Hookworm Transmission in Dogs and Cats
When hookworm eggs are shed in the feces of an infected animal, they take up residence in the environment such as in soil, sand, or litter. After hatching and developing into larvae, they mature and become capable of infecting an animal. Hookworms can infect animals in multiple ways, including through the skin, through ingestion, and through the mother’s milk. Infection typically occurs through ingestion or skin penetration by the larvae.
Hookworms can enter a host through an animal’s feet when it walks across a contaminated environment. When entering through penetration of the skin, the larvae migrate through the bloodstream to the lungs and trachea, where they are coughed up and swallowed. Then they attach themselves to the wall of the small intestine, feed on blood, and lay eggs that pass through the feces.
The larvae can also be ingested through contaminated food, water, or soil or by eating an infected animal. Many of the larvae will travel straight to the intestine, but some may migrate through the body to the lungs where they are coughed up and swallowed.
Lastly, some hookworm larvae can migrate to a nursing animal’s mammary glands, infecting the nursing babies.
Hookworm Symptoms in Dogs and Cats
Depending on the severity of the infestation, symptoms of hookworm in dogs and cats may include vomiting, diarrhea, stunted growth in young animals, a dull or dry coat, coughing, loss of weight, lack of appetite, loss of color in the gums and lips, and occasionally dark, tarry stools. Because hookworms are feeding on the animal’s blood and leaving bleeding sores with their teeth or cutting plates, the animal can rapidly develop anemia, which causes weakness and shortness of breath.

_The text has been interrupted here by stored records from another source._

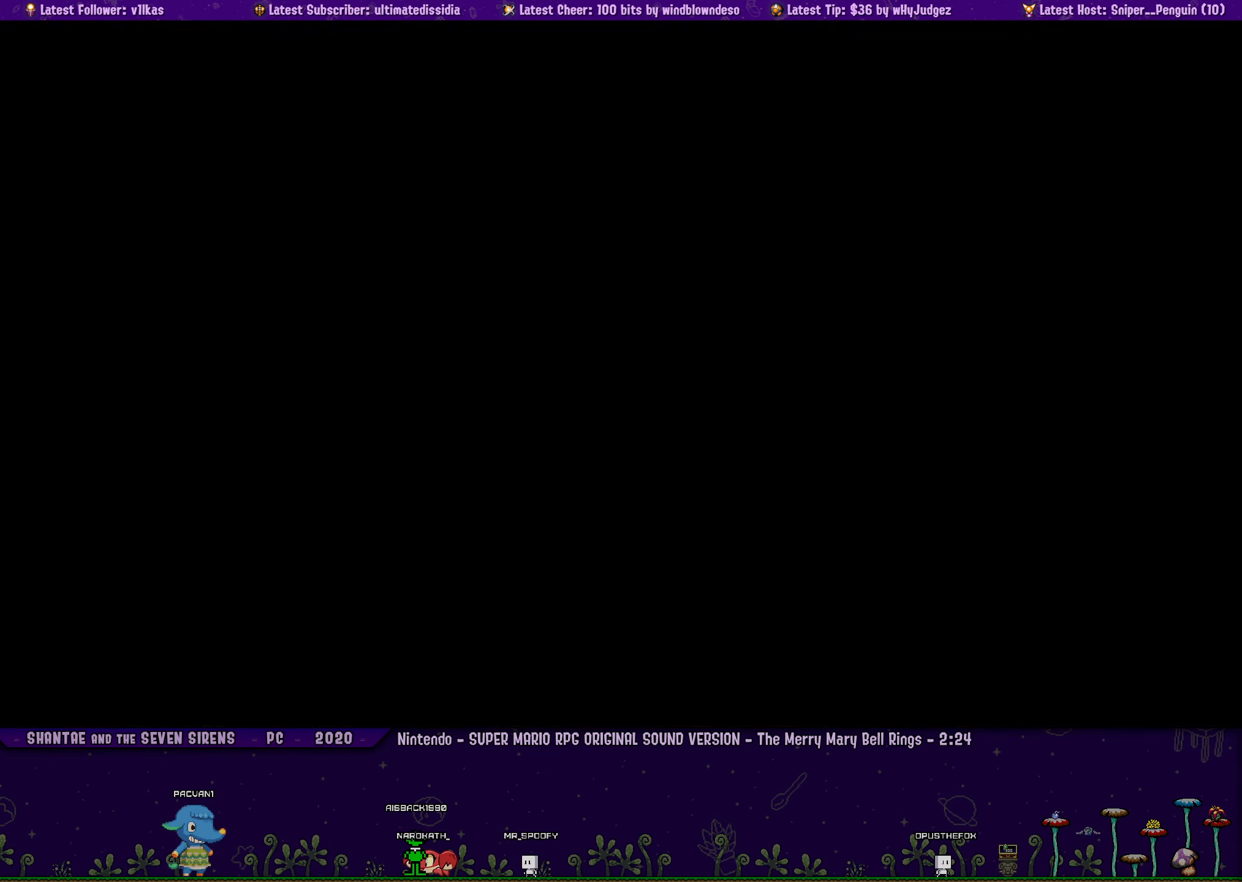
{"buttons": ["DPAD_RIGHT"], "left_stick": "center", "events": []}
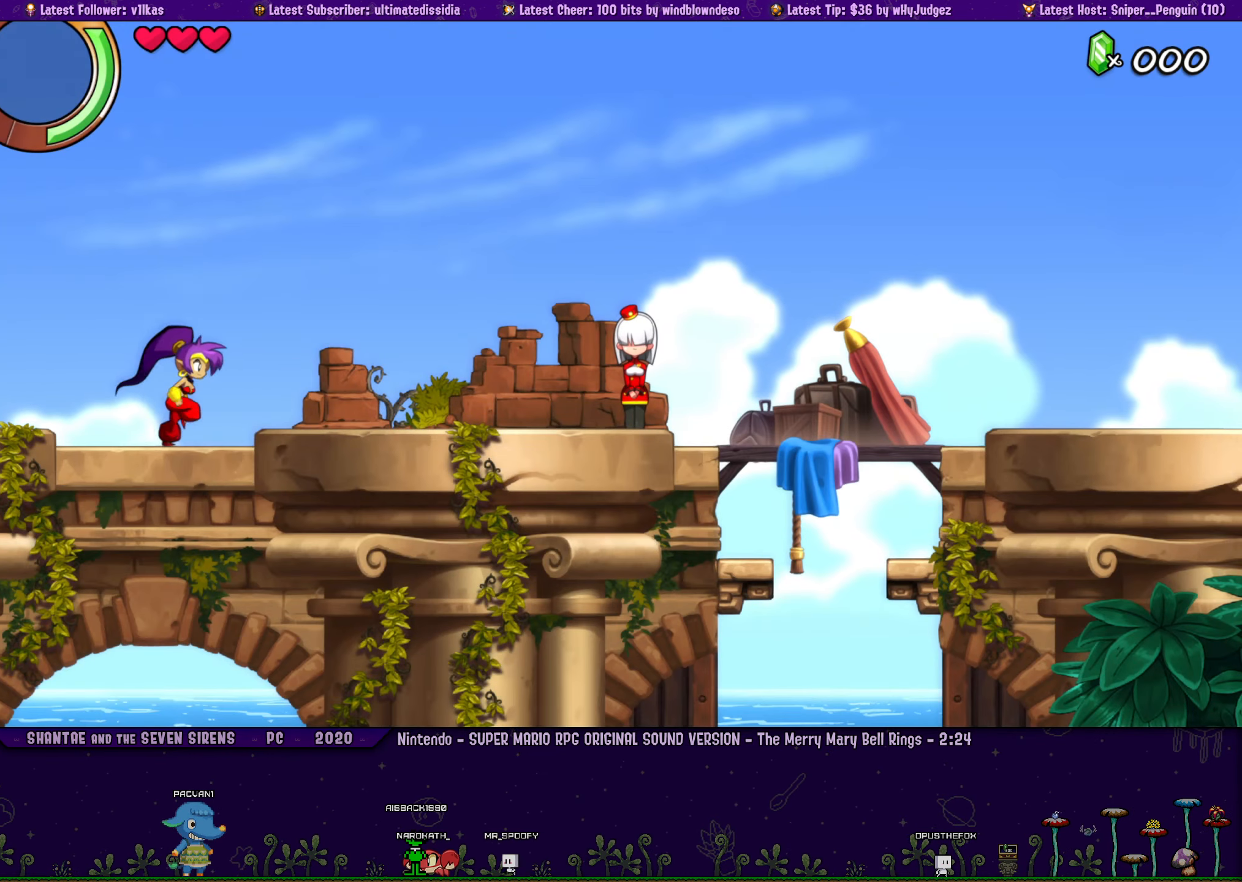
{"buttons": ["DPAD_RIGHT"], "left_stick": "center", "events": []}
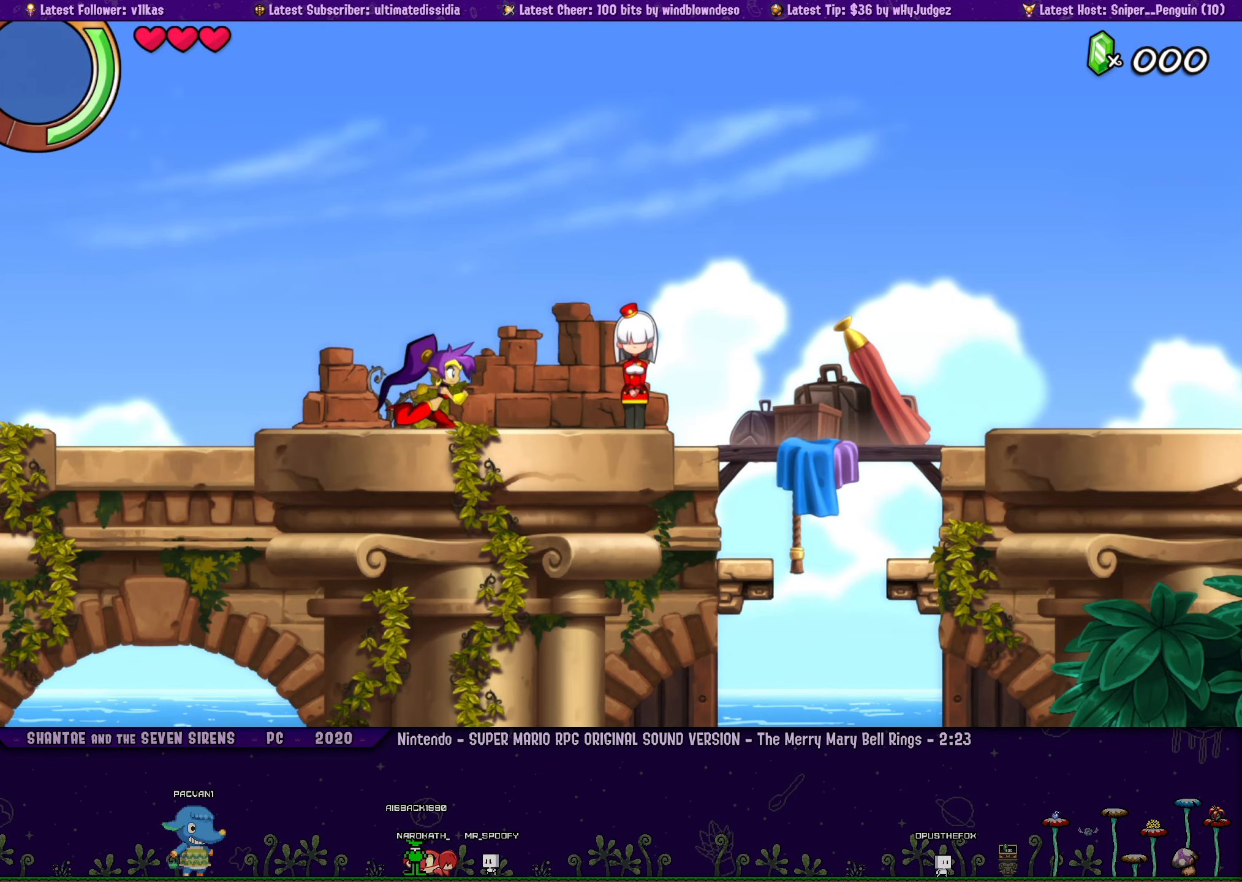
{"buttons": ["DPAD_RIGHT"], "left_stick": "center", "events": []}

How Do I Know If My Dog Has Hookworm?
Because hookworms are tiny, they are difficult to see without a microscope. Diagnosis is made by looking for eggs in the feces or ELISA testing.
Treatment of Hookworm in Dogs and Cats
Dogs and cats can be treated with a dewormer containing Pyrantel Pamoate, Ivermectin, Milbeymycin Oxime, or Febantel. The animal will need more than one round of treatment because the dewormer only kills the adult worms. When the dewormer kills the adult hookworms, the immature larvae detect the removal of adults in the gut and they will come out of their cysts. Treatment should be repeated every three weeks to kill the adults and the emerging immature larvae as they become adults.
If an animal is severely infected and suffering from anemia, the animal may require supportive care, a high-protein diet, and an iron supplement. Breeder’s Edge B Strong is an excellent supplement that promotes red blood cell formation and boosts anemic pets. In critical cases, blood transfusions may even be necessary.
Keeping infected animals separate from others can help in preventing the worms from spreading further.
How to Prevent Hookworms in Dogs and Cats
Keeping your pets on a monthly preventive will help prevent hookworms. Some heartworm preventives also treat and control hookworm infections. Any newly acquired animal, pregnant dog or cat, puppies, and kittens should be put on a worming schedule. To prevent your pregnant dogs or cats from transferring hookworms to her newborns, you need to implement a worming schedule for your moms. Read Deworming Pregnant Dogs for guidelines on when to worm in these situations.
Proper sanitation and disinfecting is key to preventing hookworms. Picking up feces and keeping the litter box clean are helpful in preventing the spread of these parasites.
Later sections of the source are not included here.